THE WHITE HOUSE
Office of the Vice President
VICE PRESIDENT GORE ANNOUNCES $425 MILLION TO CONNECT CLASSROOMS AND SCHOOL LIBRARIES TO THE INTERNET
Vice President Gore today (12/10) announced more than $425 million for schools across the nation. These funds are provided under the Technology Literacy Challenge Fund launched by the Administration in 1996 and were requested by the Clinton Administration a part of the balanced budget plan enacted by Congress last month.
"This is a major step toward putting the power of technology in our nation's classrooms and at our children's fingertips," the Vice President said. "In order to seize the opportunities of a new economy and a new century, every child must have access to the Internet and learn to use cutting-edge technology."
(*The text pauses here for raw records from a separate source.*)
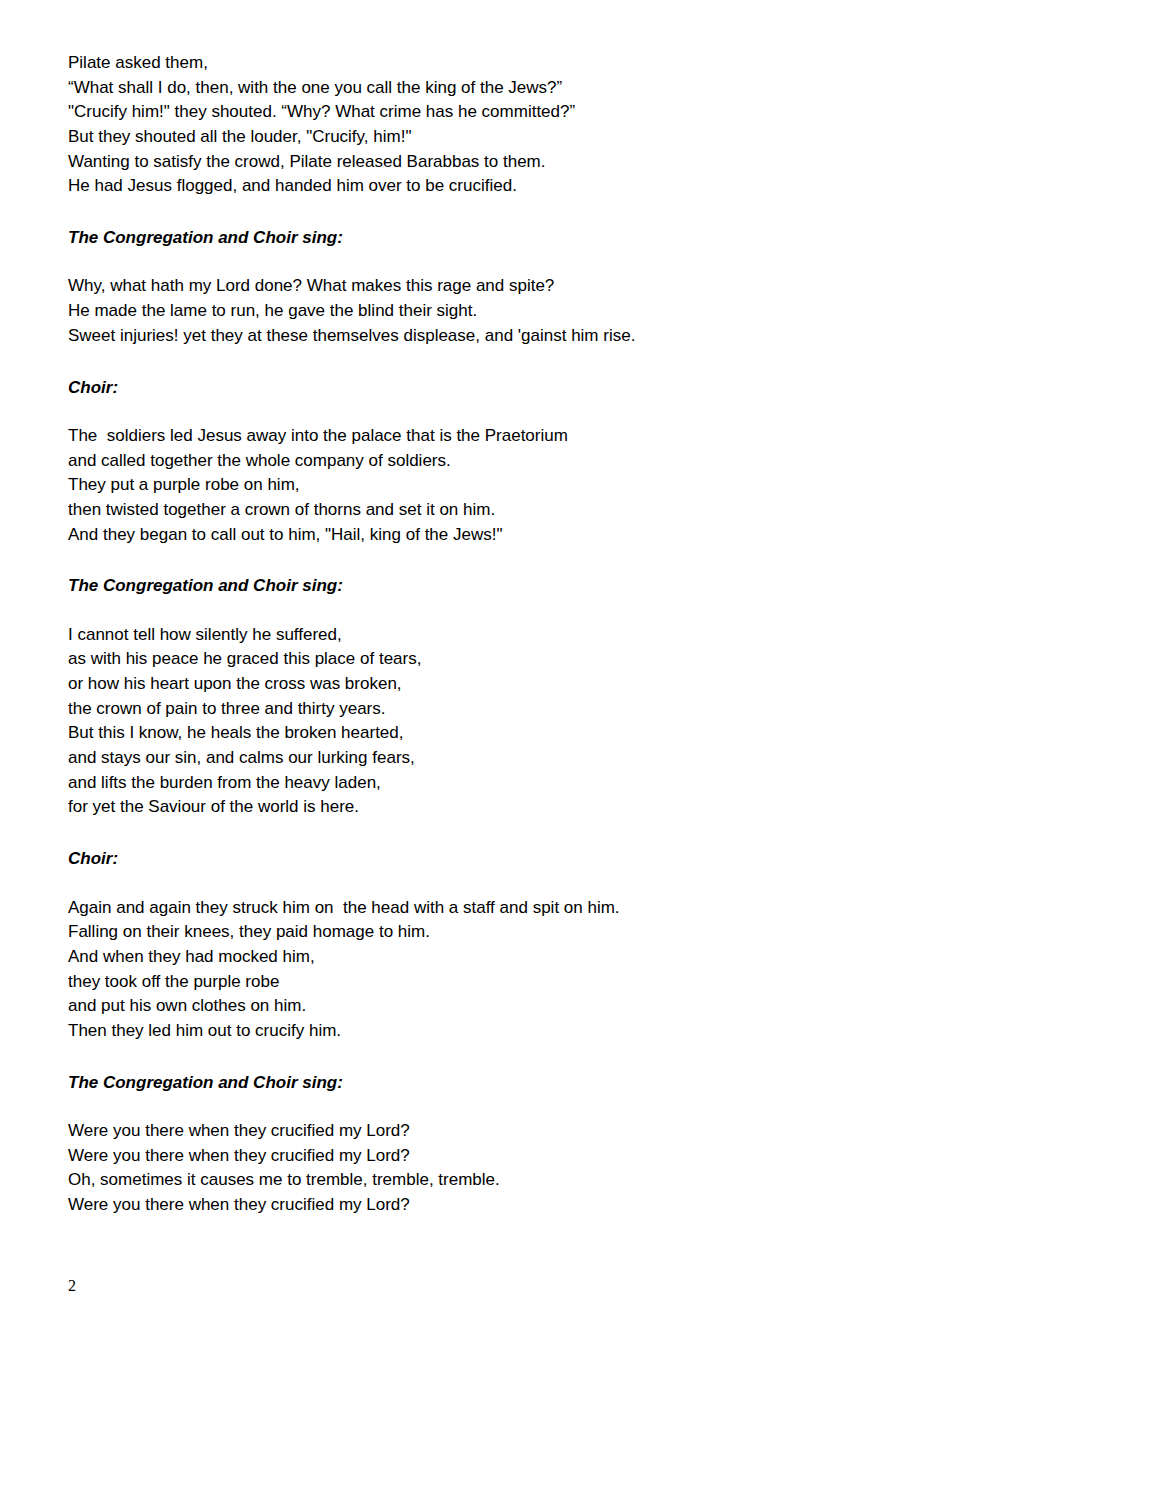Pilate asked them,
“What shall I do, then, with the one you call the king of the Jews?”
"Crucify him!" they shouted. “Why? What crime has he committed?”
But they shouted all the louder, "Crucify, him!"
Wanting to satisfy the crowd, Pilate released Barabbas to them.
He had Jesus flogged, and handed him over to be crucified.
The Congregation and Choir sing:
Why, what hath my Lord done? What makes this rage and spite?
He made the lame to run, he gave the blind their sight.
Sweet injuries! yet they at these themselves displease, and 'gainst him rise.
Choir:
The soldiers led Jesus away into the palace that is the Praetorium
and called together the whole company of soldiers.
They put a purple robe on him,
then twisted together a crown of thorns and set it on him.
And they began to call out to him, "Hail, king of the Jews!"
The Congregation and Choir sing:
I cannot tell how silently he suffered,
as with his peace he graced this place of tears,
or how his heart upon the cross was broken,
the crown of pain to three and thirty years.
But this I know, he heals the broken hearted,
and stays our sin, and calms our lurking fears,
and lifts the burden from the heavy laden,
for yet the Saviour of the world is here.
Choir:
Again and again they struck him on the head with a staff and spit on him.
Falling on their knees, they paid homage to him.
And when they had mocked him,
they took off the purple robe
and put his own clothes on him.
Then they led him out to crucify him.
The Congregation and Choir sing:
Were you there when they crucified my Lord?
Were you there when they crucified my Lord?
Oh, sometimes it causes me to tremble, tremble, tremble.
Were you there when they crucified my Lord?
2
The $425 million allocated under the Technology Literacy Challenge Fund for fiscal year 1998 will be given to all 50 states and outlying areas. These funds will be used by local school districts to help purchase computers, wire classrooms, develop new curriculum and software, and train teachers to use computers in the classroom. This fund, along with the E-rate --which provides schools and libraries with access to the Internet at deeply discounted rates --will give our children the tools they need to succeed in the new economy of the 21st century.
Technology literacy is especially important as we move into a new economy and Information Age. Today, half our economic growth is due to technological innovation. By the year 2000, 60 percent of all jobs in America will require the use of technology. Sixty-five percent of America's schools are already connected to the Internet.
The Technology Literacy Challenge Fund, a 5-year, $2 billion effort, was launched in February of 1996 to help achieve one of President Clinton's and Vice President Gore's highest priorities: bringing our children and schools into the information age --so that for the first time in American history, children in the most isolated rural towns, the most comfortable suburbs, the poorest inner city schools, have the same access to the same universe of knowledge.